Greetings, Steamboating colleagues:
Judy, I know you're right about the QUEEN's "fooling around" before docking at Robin Street wharf--although I never saw it myself down there. No doubt it was those ICC rules they had in mind. Jim Reising one who knows/remembers much of that having been a DELTA QUEEN Purser. And Jim heard/learned much from Chief Purser Bob McCann. Another 'official' Jim Reising and I remember was the ellusive 'Smoke abatement officer' who used to lurk watching the DQ and AVALON steaming in and out to check the smoke from their stacks. Even big, newer diesel tows navigating Cincinnati waters were watched for emissions. Those photos of the DQ belching out clouds of black smoke seldom seen other than for some PR photo opt--and Betty Blake even got flak on that herself.

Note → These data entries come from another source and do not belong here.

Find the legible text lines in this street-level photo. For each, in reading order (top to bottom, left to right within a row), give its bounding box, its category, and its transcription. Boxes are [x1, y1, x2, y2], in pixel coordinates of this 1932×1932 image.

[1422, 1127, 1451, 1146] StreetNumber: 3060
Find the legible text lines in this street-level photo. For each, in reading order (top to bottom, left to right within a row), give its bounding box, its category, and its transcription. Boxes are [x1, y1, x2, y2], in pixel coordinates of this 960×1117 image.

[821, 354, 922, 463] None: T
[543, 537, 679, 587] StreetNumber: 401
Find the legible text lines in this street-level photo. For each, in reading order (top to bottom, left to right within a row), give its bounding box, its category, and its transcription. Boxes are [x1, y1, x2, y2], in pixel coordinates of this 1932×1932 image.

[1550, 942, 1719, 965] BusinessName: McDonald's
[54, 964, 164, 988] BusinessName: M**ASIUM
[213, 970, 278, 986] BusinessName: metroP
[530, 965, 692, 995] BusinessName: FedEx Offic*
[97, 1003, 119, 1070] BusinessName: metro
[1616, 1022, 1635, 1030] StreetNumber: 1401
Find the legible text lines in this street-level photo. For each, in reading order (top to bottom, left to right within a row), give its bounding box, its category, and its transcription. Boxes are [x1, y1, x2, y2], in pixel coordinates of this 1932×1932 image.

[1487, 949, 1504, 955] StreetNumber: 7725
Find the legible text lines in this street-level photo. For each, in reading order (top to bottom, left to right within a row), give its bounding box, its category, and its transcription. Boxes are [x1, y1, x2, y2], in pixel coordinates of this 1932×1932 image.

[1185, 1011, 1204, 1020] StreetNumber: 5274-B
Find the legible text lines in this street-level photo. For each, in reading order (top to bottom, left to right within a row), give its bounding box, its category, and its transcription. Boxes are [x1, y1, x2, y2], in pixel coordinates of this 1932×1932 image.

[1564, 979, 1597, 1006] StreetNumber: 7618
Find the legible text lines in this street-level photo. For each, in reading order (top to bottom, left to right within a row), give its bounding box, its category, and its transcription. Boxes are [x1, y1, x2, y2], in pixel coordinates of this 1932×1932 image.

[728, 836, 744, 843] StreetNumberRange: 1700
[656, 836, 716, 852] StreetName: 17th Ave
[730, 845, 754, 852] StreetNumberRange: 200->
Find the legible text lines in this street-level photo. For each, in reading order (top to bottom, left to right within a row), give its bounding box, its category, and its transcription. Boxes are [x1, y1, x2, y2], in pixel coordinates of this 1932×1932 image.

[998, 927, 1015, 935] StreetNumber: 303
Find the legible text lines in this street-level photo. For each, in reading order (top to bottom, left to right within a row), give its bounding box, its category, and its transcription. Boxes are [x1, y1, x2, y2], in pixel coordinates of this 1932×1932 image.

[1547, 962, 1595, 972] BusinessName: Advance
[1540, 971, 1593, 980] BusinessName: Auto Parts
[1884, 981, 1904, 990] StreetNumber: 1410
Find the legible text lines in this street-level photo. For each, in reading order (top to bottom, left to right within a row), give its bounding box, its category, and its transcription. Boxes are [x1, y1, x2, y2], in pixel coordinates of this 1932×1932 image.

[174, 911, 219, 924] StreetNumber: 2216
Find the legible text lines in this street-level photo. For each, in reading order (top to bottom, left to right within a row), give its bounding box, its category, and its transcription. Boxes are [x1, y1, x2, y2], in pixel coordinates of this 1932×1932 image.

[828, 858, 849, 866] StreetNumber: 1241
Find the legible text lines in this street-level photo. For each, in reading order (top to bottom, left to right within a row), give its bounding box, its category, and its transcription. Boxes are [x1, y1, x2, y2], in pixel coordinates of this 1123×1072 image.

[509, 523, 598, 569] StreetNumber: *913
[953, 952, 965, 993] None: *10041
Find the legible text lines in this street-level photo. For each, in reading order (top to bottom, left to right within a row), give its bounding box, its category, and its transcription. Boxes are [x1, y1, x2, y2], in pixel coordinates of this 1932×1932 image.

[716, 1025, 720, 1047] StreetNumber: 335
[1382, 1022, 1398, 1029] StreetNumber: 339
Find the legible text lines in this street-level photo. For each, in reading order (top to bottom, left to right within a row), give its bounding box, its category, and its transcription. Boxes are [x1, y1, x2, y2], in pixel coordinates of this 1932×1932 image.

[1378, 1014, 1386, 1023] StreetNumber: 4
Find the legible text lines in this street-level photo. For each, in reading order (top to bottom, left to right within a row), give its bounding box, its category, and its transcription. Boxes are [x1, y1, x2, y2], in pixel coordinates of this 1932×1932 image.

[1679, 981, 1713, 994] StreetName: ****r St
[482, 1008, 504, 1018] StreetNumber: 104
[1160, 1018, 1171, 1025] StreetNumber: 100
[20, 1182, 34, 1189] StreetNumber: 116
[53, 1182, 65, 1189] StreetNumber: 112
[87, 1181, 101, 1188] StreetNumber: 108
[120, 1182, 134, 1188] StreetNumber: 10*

I do know that the big 'blue water' babies docked in New York, Miami, New Orleans, Fort Lauderdale, San Francisco, Long Beach, Los Angeles, Seattle etc. etc. fight the high docking fees, services, wages for the longshoremen. The money angle also came in even with the new Cincinnati Public Landing for the DQ, AQ, MQ and other passenger cruise boats now. The politicos wanted the glory and honor of the boats docked in Cincinnati and doing business, but also wanted to hit them with fees. Don Sanders, Bob Reynolds, Bill Judd, Jim Blum, Doc Hawley no doubt know lots more. There were [Are?] fresh water mains at/near the landing in Cincinnati for fresh water. I've seen big DEMPSTER DUMPERS down there for boat garbage and trash but no idea if Cincinnati offers this service or the boats are charged for it. Who knows?

Then the Cincinnati politicos got nasty over parking cars down there with road blocks, police and 'hire a cop' to thwart people and even passengers from getting down to the DELTA QUEEN in cars. Taxis even got the 3rd degree with tour buses loaded with passengers and their luggage being questioned. You had to have a boat cruise ticket or a parking pass or official reason like making a delivery or a service person called to work on something on a boat. Again, the Cincinnati Public Landing now but a ghost of its former self. Don Sanders and I loved the old landing and the surrounding neighborhood reminiscent of Charles Dickens or Stephen Foster. Capt. Doc Hawley called it "The finest sloped and paved wharf on any river in the United States." I'm glad I saw it, lived it, experienced it when I did. Now, I don't know what I've said in all the above other than, as usual, what do I know?

R. Dale Flick
From the northern shores of mighty Lake Michigan - summer.